As to why negative values arise, there are two main reasons this could occur. First, recognize that these values represent a given team’s contribution to a given category, which is generally not equivalent to what we conventionally think of as scoring. For example, a team which never takes shots, but transports boulders into the courtyard, could have a positive value in “teleop Boulders High.” Although scouts would never say that they scored boulders high, if alliances which they are a part of tend to score more high goals, their “teleop Boulders High” value might be positive. In the same way, if a team plays the game in a way that hinders partners from scoring high boulders (by taking balls from them, taking their desired shooting position, running into them, etc…) then this team will have a justifiably lower score in “teleop Boulders High” than just the average number of boulders they themselves scored high.

The other reason a team could have a negative value in a category boils down to our assumption that every team contributes the same amount every match. This is very clearly false, but it is a reasonable enough approximation that we can still arrive at reasonably good results when making it. If team A never scores in the high goal, but happens to be on the same alliance as a very good shooter in the same match that the shooter breaks down, team A will likely receive a small negative value in “teleop Boulders High.”

Personally, when I interpret these values, I generally round all negative values up to 0, but YMMV.

Also, I’m wondering if you’ll be producing a sheet that contains only the teams going to Worlds in St. Louis? That would be helpful for those who are going.

Good idea. I will include a sheet like this in my next update.

I do only factor in qualification rounds. There are a number of reasons for this, many of which are described by Ed Law here. The reasons there are important, but the largest reason for me is that using qualification matches only has become the de facto standard on calculations like these, and it is important to me that my scores are equivalent to those listed on TBA, the 2834 database, and the 1114 database.

Also, how are you calculating total points? This seems to be a really low number…

Total points is actually equivalent to OPR. This number represents the calculated contribution to the match scores of a team throughout their qualification matches.

Remember that these numbers represent only the given teams’ contribution, not their average alliance’s score. Also, remember that playoff scores are calculated differently than qual scores. If you want to approximate a playoff alliance’s score, you will likely get better results using my eOPR1 or eOPR2 metrics.

Okay, knowing these are all calculated similarly to OPR makes sense and explains the numbers, probably including the next one I was going to ask about which was why challenge/scale likelihood was often >1.0.

Looking forward to the next update, thanks.

/mike

Week 7 data has been added.

Per request, I have also added a “championship preview” sheet which contains data on the best event (by OPR) of every team registered for championships as of 5PM CST on 4/18/2016. There is no new information on this sheet, all data are copied directly from the “world results” sheet.
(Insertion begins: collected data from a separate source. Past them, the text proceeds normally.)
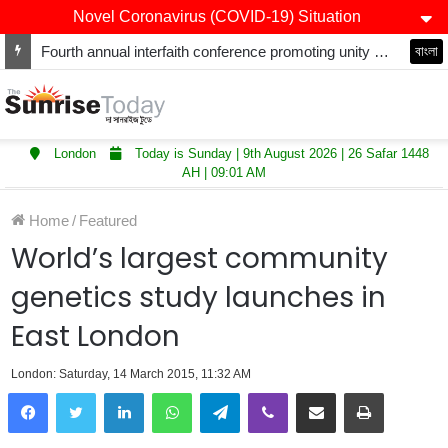
Novel Coronavirus (COVID-19) Situation
Winners of Asian Restaurant and Takeaway Awards-2025 announced
বাংলা
London
Today is Sunday | 9th August 2026 | 26 Safar 1448
AH | 09:01 AM
Home
/
Featured
World’s largest community
genetics study launches in
East London
London: Saturday, 14 March 2015, 11:32 AM
LinkedIn
WhatsApp
Telegram
Viber
Share via Email
Print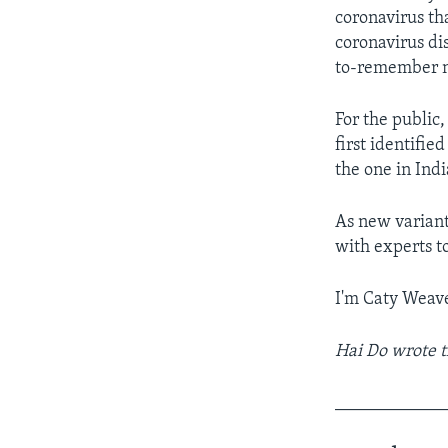
coronavirus tha
coronavirus dis
to-remember na
For the public,
first identifie
the one in Indi
As new variant
with experts t
I'm Caty Weave
Hai Do wrote t
____________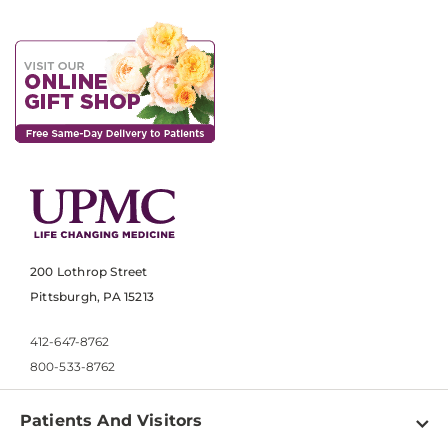
200 Lothrop Street
Pittsburgh, PA 15213
412-647-8762
800-533-8762
Patients And Visitors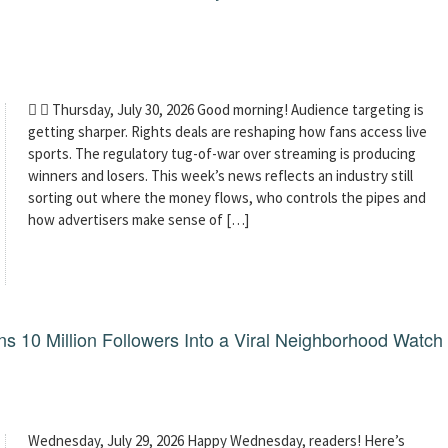
  Thursday, July 30, 2026 Good morning! Audience targeting is
getting sharper. Rights deals are reshaping how fans access live
sports. The regulatory tug-of-war over streaming is producing
winners and losers. This week’s news reflects an industry still
sorting out where the money flows, who controls the pipes and
how advertisers make sense of […]
 10 Million Followers Into a Viral Neighborhood Watch
Wednesday, July 29, 2026 Happy Wednesday, readers! Here’s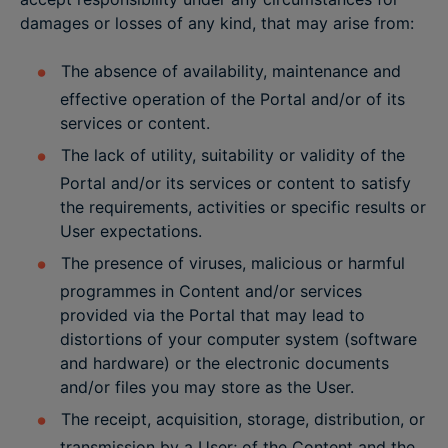
damages or losses of any kind, that may arise from:
The absence of availability, maintenance and
effective operation of the Portal and/or of its
services or content.
The lack of utility, suitability or validity of the
Portal and/or its services or content to satisfy
the requirements, activities or specific results or
User expectations.
The presence of viruses, malicious or harmful
programmes in Content and/or services
provided via the Portal that may lead to
distortions of your computer system (software
and hardware) or the electronic documents
and/or files you may store as the User.
The receipt, acquisition, storage, distribution, or
transmission by a User; of the Content and the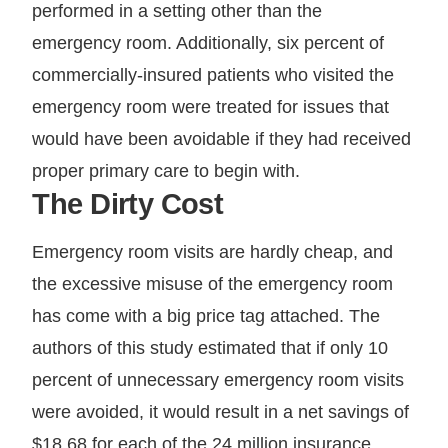
performed in a setting other than the
emergency room. Additionally, six percent of
commercially-insured patients who visited the
emergency room were treated for issues that
would have been avoidable if they had received
proper primary care to begin with.
The Dirty Cost
Emergency room visits are hardly cheap, and
the excessive misuse of the emergency room
has come with a big price tag attached. The
authors of this study estimated that if only 10
percent of unnecessary emergency room visits
were avoided, it would result in a net savings of
$18.68 for each of the 24 million insurance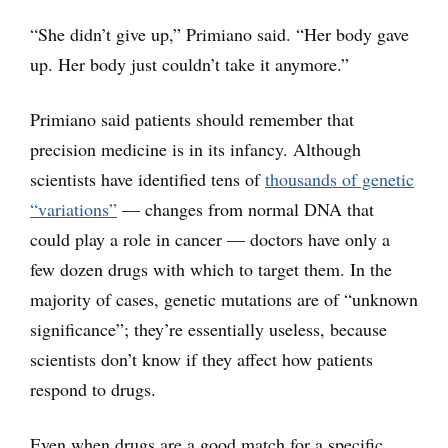
“She didn’t give up,” Primiano said. “Her body gave
up. Her body just couldn’t take it anymore.”
Primiano said patients should remember that
precision medicine is in its infancy. Although
scientists have identified tens of
thousands of genetic
“variations”
— changes from normal DNA that
could play a role in cancer — doctors have only a
few dozen drugs with which to target them. In the
majority of cases, genetic mutations are of “unknown
significance”; they’re essentially useless, because
scientists don’t know if they affect how patients
respond to drugs.
Even when drugs are a good match for a specific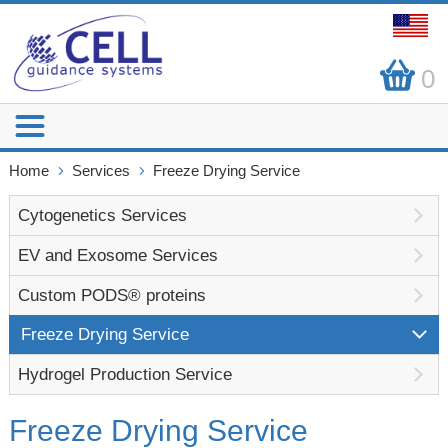
0
Home
Services
Freeze Drying Service
Cytogenetics Services
EV and Exosome Services
Custom PODS® proteins
Freeze Drying Service
Hydrogel Production Service
Freeze Drying Service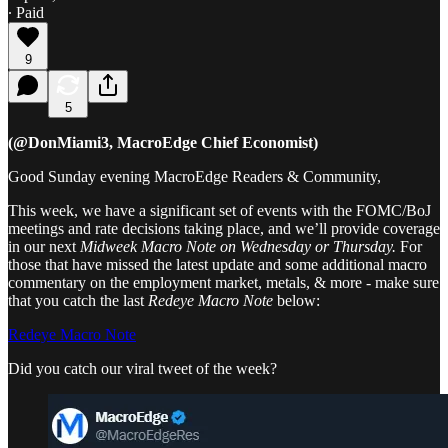
∙ Paid
9
5
(@DonMiami3, MacroEdge Chief Economist)
Good Sunday evening MacroEdge Readers & Community,
This week, we have a significant set of events with the FOMC/BoJ
meetings and rate decisions taking place, and we’ll provide coverage
in our next
Midweek Macro Note on Wednesday or Thursday.
For
those that have missed the latest update and some additional macro
commentary on the employment market, metals, & more - make sure
that you catch the last
Redeye Macro Note
below:
Redeye Macro Note
Did you catch our viral tweet of the week?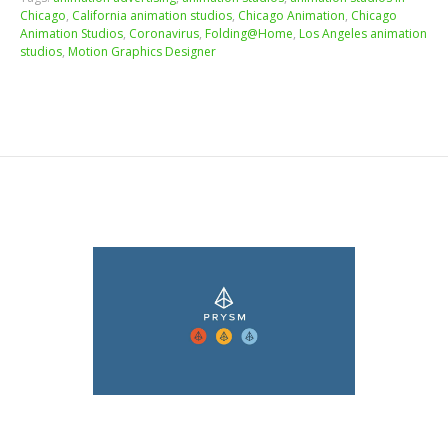
Chicago
,
California animation studios
,
Chicago Animation
,
Chicago
Animation Studios
,
Coronavirus
,
Folding@Home
,
Los Angeles animation
studios
,
Motion Graphics Designer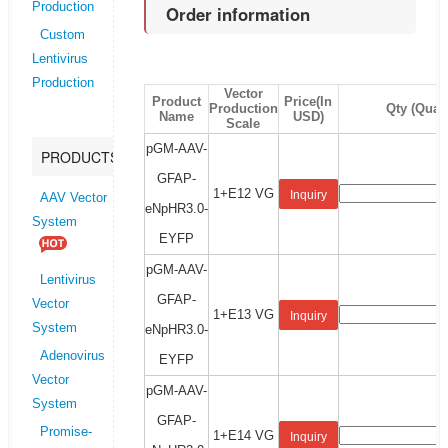
Production
Order information
Custom
Lentivirus
Production
Vector
Product
Price(In
Production
Qty (Quant
Name
USD)
Scale
pGM-AAV-
PRODUCTS
GFAP-
1+E12 VG
Inquiry
AAV Vector
eNpHR3.0-
System
EYFP
pGM-AAV-
Lentivirus
GFAP-
Vector
1+E13 VG
Inquiry
System
eNpHR3.0-
Adenovirus
EYFP
Vector
pGM-AAV-
System
GFAP-
Promise-
1+E14 VG
Inquiry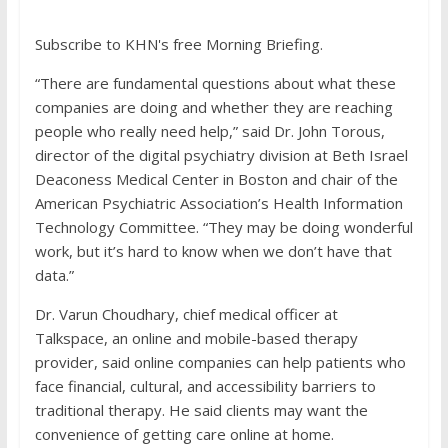
Subscribe to KHN's free Morning Briefing.
“There are fundamental questions about what these
companies are doing and whether they are reaching
people who really need help,” said Dr. John Torous,
director of the digital psychiatry division at Beth Israel
Deaconess Medical Center in Boston and chair of the
American Psychiatric Association’s Health Information
Technology Committee. “They may be doing wonderful
work, but it’s hard to know when we don’t have that
data.”
Dr. Varun Choudhary, chief medical officer at
Talkspace, an online and mobile-based therapy
provider, said online companies can help patients who
face financial, cultural, and accessibility barriers to
traditional therapy. He said clients may want the
convenience of getting care online at home.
I am not planning to release updates if/when the championship team list changes, so you will have to update this sheet yourself.

If someone could check the data from the Michigan State Championship against scouting data to see that they roughly correlate, I would appreciate it. When I originally made this database, all of my calculations assumed that no event would have more than 100 teams or more than 200 matches. Thus, I had to modify a few things to accommodate MSC, which makes me nervous that I may have introduced one or more small errors somewhere.

Unless someone notices an error, I will not be releasing another update until after championships.

These values have been verified to be correct. Ether ran calculations independently that provided results which matched the results in this database.

Update on updates.
By request, I have decided to release an update on Friday night with division preview tabs. I might also do match/ranking predictions using components, but no guarantees.